Problem requirements »
From the records below, give the number of lines that include the word "your". Add no other words.

Excerpted records »
══════
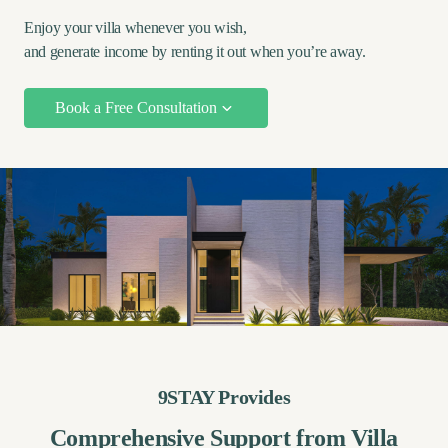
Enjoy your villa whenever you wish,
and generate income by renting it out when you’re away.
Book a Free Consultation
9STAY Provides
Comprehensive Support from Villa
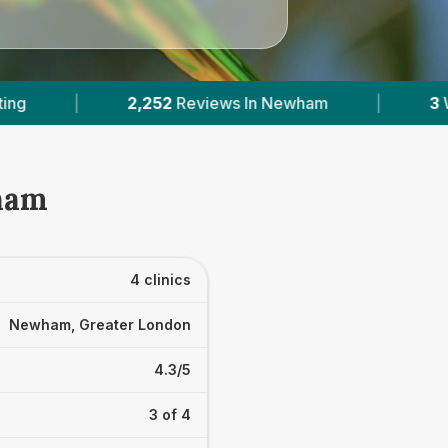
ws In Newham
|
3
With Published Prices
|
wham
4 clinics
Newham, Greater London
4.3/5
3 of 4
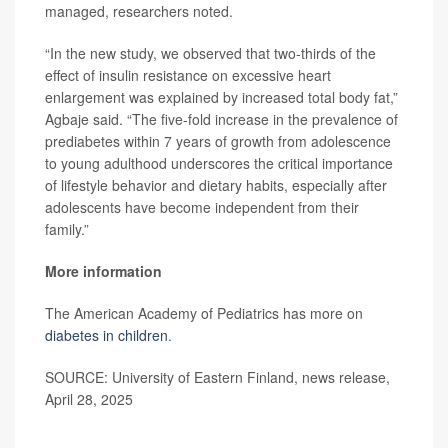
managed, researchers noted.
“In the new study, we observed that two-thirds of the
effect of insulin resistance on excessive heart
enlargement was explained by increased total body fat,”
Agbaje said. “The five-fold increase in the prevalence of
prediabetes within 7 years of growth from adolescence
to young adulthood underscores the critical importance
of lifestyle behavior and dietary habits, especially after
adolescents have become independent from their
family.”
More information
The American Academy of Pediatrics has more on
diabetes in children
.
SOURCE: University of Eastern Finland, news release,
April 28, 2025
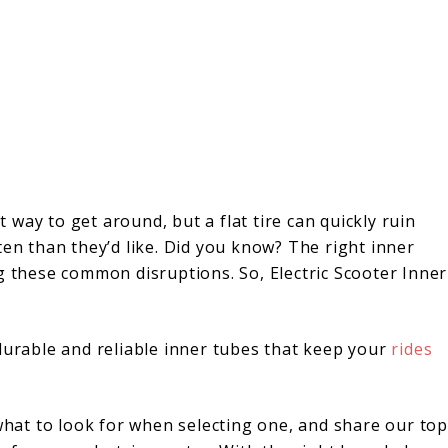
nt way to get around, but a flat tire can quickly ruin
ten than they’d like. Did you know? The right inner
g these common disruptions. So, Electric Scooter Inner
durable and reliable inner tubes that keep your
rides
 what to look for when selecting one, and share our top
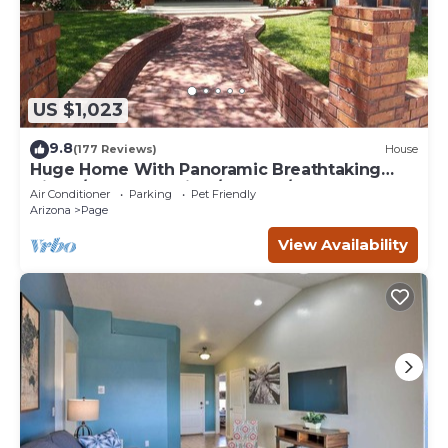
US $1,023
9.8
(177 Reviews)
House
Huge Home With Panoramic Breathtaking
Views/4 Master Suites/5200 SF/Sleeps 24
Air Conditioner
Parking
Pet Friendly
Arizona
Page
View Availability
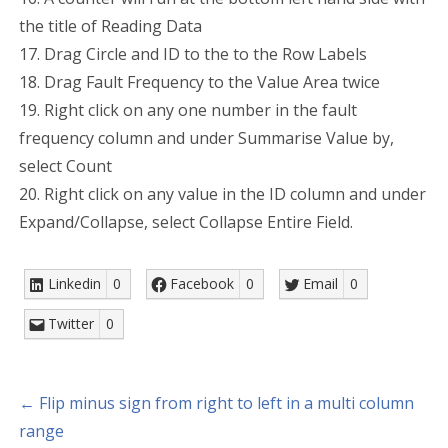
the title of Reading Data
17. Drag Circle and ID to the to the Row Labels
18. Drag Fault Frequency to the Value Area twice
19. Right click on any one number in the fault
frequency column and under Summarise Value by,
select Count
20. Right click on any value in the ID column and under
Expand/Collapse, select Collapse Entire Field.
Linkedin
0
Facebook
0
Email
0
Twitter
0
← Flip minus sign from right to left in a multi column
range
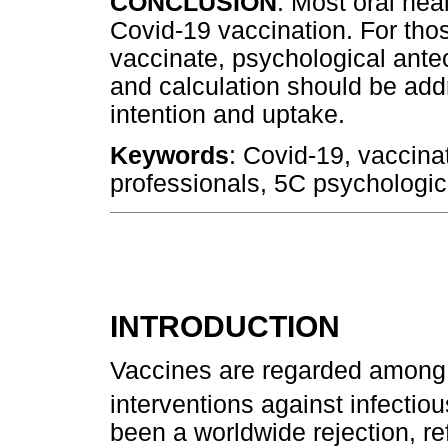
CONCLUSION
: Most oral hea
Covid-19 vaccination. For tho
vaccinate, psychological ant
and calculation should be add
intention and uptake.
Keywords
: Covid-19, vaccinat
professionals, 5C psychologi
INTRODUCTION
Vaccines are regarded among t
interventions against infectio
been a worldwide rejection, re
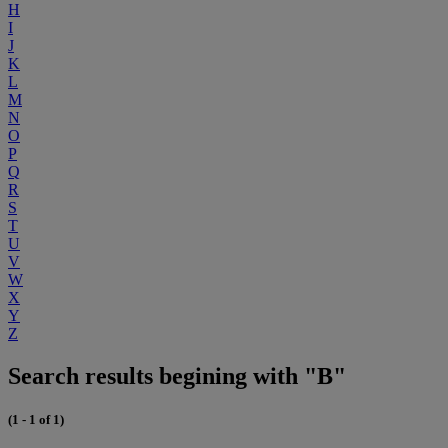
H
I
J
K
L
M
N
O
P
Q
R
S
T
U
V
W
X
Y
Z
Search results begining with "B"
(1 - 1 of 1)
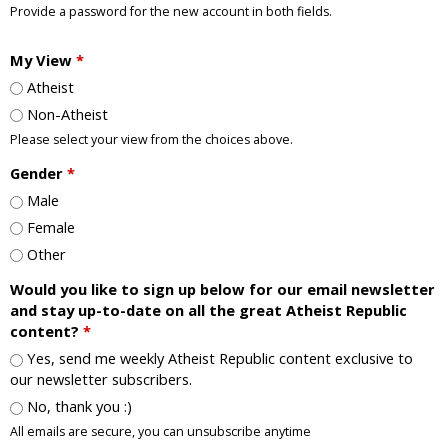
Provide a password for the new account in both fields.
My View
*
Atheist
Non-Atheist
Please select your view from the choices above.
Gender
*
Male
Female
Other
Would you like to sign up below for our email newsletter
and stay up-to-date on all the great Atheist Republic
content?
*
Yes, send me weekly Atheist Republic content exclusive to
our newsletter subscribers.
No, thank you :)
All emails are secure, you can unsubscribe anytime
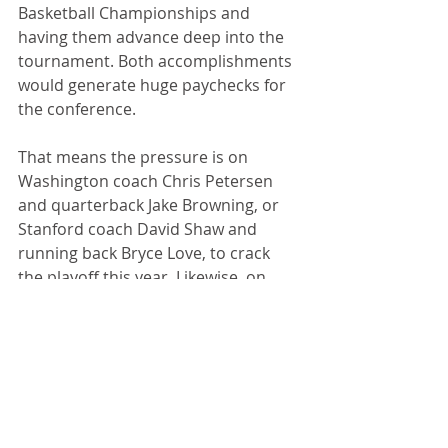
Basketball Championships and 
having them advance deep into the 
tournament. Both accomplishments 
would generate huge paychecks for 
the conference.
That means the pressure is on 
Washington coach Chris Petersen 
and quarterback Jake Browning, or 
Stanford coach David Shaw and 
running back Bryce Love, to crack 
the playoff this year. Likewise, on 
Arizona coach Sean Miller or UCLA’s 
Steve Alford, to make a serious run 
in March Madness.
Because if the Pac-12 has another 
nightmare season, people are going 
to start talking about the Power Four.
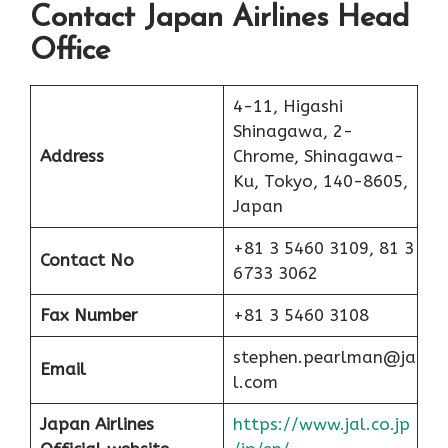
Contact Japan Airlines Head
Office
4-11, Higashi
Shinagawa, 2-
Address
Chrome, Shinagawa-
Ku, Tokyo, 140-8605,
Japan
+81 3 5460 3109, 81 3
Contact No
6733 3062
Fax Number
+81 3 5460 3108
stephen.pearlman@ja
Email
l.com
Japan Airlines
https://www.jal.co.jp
══════
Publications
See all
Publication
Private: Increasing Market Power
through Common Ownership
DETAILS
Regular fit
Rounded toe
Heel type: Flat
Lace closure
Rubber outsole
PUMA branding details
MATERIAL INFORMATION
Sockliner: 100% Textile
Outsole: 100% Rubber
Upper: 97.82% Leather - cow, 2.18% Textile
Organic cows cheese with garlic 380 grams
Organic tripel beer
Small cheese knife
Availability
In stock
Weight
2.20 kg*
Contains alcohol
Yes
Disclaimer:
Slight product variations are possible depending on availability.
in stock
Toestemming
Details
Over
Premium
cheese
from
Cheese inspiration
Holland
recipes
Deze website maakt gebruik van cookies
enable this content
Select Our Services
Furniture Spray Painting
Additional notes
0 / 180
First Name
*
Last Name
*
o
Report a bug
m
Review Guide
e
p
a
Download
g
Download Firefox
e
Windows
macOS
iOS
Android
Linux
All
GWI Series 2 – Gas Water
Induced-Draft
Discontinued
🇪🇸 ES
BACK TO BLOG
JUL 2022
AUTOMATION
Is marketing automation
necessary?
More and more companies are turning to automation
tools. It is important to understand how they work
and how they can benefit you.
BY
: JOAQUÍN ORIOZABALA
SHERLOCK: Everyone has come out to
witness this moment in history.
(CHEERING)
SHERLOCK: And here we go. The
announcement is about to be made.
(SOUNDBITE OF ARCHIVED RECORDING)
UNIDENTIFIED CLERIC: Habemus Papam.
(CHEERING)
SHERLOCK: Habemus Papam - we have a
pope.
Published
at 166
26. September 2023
══════
Task solution »
3